En définitive, je pense que notre industrie sera axée sur l’élimination des émissions héritées du passé dans les années 2050 et au-delà. Les réductions permanentes ont ceci de particulier qu’elles peuvent éliminer de façon permanente les émissions qui se trouvent déjà dans l’atmosphère. Cette élimination devra être une exigence dans les marchés publics. Les émissions n’appartiennent à aucune industrie. Elles sont déjà dans l’atmosphère.

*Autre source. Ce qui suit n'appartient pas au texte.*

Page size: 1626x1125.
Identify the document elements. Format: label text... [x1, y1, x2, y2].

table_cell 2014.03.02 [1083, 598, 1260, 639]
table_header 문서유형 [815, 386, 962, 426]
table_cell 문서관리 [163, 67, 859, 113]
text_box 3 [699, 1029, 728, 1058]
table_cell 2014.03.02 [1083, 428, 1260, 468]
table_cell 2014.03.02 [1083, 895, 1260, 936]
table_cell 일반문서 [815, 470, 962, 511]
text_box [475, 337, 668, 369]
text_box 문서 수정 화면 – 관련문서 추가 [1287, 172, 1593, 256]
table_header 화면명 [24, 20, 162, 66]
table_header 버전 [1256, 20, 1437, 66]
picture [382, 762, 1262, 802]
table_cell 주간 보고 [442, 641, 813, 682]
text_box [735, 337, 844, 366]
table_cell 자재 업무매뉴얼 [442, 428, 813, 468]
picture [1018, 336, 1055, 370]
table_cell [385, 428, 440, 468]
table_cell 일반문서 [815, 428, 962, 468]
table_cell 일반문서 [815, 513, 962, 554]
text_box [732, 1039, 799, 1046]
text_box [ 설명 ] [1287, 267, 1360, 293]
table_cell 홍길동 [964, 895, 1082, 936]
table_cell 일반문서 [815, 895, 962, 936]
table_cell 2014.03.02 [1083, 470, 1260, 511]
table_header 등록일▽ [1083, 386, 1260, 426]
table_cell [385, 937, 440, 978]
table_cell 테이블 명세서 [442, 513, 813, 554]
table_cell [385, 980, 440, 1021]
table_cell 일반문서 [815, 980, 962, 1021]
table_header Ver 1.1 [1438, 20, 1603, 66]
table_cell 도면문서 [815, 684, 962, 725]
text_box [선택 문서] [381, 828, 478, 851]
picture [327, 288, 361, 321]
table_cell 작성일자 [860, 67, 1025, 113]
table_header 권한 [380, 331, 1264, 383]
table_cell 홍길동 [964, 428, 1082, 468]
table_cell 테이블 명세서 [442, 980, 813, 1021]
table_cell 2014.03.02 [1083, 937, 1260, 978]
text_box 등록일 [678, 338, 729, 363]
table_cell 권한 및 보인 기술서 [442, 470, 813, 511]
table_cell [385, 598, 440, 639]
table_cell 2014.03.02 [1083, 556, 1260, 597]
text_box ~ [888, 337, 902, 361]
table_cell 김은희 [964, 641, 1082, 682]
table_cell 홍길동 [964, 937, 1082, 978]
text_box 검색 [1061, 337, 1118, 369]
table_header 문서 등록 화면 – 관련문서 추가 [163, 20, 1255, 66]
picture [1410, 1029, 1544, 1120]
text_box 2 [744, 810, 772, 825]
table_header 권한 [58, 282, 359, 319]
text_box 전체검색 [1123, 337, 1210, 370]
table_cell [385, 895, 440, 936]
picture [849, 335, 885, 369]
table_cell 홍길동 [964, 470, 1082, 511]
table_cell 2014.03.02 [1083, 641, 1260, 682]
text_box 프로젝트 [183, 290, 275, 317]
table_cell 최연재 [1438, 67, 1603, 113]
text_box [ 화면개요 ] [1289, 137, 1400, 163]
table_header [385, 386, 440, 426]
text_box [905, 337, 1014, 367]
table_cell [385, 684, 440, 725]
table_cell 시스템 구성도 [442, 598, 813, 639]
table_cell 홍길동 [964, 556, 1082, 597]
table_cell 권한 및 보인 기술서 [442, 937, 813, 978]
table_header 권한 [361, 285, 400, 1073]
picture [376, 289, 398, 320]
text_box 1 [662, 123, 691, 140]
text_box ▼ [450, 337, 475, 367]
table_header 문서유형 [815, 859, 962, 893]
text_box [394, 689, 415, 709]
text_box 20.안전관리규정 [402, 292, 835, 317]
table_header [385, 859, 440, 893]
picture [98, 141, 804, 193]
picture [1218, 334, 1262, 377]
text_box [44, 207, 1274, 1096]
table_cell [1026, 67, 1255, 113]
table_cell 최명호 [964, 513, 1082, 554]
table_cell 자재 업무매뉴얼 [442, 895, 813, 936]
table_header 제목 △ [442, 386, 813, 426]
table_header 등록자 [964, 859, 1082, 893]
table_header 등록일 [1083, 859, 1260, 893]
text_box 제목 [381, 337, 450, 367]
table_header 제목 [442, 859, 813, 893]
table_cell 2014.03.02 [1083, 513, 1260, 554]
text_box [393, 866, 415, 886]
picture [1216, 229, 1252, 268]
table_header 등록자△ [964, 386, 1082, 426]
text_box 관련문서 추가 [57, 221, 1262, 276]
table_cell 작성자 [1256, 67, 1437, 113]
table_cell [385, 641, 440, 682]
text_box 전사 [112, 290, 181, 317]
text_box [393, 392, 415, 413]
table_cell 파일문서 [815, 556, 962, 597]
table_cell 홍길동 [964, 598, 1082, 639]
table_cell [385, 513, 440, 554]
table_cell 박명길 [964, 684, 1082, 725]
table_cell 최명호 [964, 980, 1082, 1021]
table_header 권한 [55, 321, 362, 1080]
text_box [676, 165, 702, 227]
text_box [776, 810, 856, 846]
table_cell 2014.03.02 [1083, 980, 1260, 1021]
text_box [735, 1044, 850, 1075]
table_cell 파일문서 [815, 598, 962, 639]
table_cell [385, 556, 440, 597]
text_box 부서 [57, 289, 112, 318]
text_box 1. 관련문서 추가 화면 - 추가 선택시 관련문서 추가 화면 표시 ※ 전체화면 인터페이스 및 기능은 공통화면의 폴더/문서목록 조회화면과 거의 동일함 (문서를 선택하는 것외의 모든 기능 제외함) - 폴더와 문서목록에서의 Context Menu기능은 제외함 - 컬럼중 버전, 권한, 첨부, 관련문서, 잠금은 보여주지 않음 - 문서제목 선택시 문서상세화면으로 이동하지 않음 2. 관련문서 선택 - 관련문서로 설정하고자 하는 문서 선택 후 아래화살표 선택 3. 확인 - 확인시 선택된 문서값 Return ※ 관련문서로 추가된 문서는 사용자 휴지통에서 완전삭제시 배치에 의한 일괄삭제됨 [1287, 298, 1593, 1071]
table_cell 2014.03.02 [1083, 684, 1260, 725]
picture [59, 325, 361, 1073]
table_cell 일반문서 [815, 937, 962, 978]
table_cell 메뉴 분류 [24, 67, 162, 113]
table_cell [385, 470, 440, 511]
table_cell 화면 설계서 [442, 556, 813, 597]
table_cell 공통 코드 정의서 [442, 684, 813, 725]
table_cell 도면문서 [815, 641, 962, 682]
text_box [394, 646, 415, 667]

Nous devons prévoir que cette industrie s’apparentera un jour à une entreprise de gestion des déchets. Nous finançons ces activités pour nettoyer les dégâts que nous avons faits dans l’atmosphère, et elles constitueront un élément essentiel de notre arsenal. C’est là que l’industrie de l’élimination du carbone est unique. On ne peut pas réduire ses efforts et penser s’en sortir. On ne peut pas planter des arbres pour en sortir. Il faut éliminer le carbone en permanence de l’atmosphère, et ces activités joueront un rôle important. Environ la moitié des émissions qui devront être éliminées de l’atmosphère au milieu du siècle seront des émissions héritées du passé plutôt que des émissions résiduelles issues de la réduction des émissions d’aujourd’hui.
Le sénateur Cuzner : J’aimerais simplement obtenir des éclaircissements sur quelque chose qui a été dit plus tôt. Monsieur Kelland, vous avez indiqué que l’acidité des océans est trop élevée de 30 %. On pourrait croire que cela aurait déclenché l’alarme. C’est un problème auquel nous devrions nous attaquer quand même, et nous considérons qu’il est bénéfique de pouvoir le faire.
Je crois qu’on a mentionné que l’acidité avait des répercussions sur la croissance du homard. De quelles autres façons ce problème se manifeste-t-il dans l’écosystème marin? Pourriez-vous nous en dire plus sur le taux élevé d’acidité?
M. Burt : Les effets se manifestent d’une myriade de façons, notamment sur le homard. Parmi les organismes à coquille, faites votre choix. Le projet que nous avons mené aux États-Unis portait vraiment sur les avantages pour les huîtres, car c’est ce qui intéresse le plus les gens là-bas.
Il y a aussi des organismes à coquille à la base de la chaîne alimentaire. Dans le Haut-Arctique, où les taux d’acidification s’accélèrent, certaines espèces s’effondreront sous l’effet de l’acidification et, comme pour tout effondrement d’espèce, cela aura des effets en cascade dans l’ensemble de l’écosystème. L’acidification peut entraîner un changement; l’espèce ne s’effondra donc pas nécessairement, mais changera certainement.
Je pense que c’est un point important. Sur le plan de l’élimination du carbone, les gens se demandent si l’ajout de nutriments dans l’eau modifiera l’écosystème. Cela pourrait se produire à très grande échelle, mais le fait est que nos activités actuelles perturbent déjà les écosystèmes, et nous proposons en fait de les remettre dans l’état où ils étaient autrefois. À l’échelle mondiale, nous voyons l’alcalinité des océans augmenter, et nous pouvons le détecter maintenant parce que les organismes à coquille se dissolvent partout dans monde et causent un problème. Nous tentons donc de ralentir l’acidification qui se produit déjà en raison des activités passées et de ramener les écosystèmes à un état préindustriel.
La vice-présidente : Sur ce, je tiens à remercier tous les témoins. Vous pouvez dire, par le temps et l’attention que nous vous avons accordés, que votre groupe a été une mine de renseignements extrêmement utile. Si vous avez autre chose à ajouter, nous pouvons accepter les autres mémoires ou documents que vous pourriez vouloir nous fournir.
Je veux vous remercier d’avoir pris le temps de témoigner. Ce fut une séance très fructueuse, agréable et instructive. Merci beaucoup.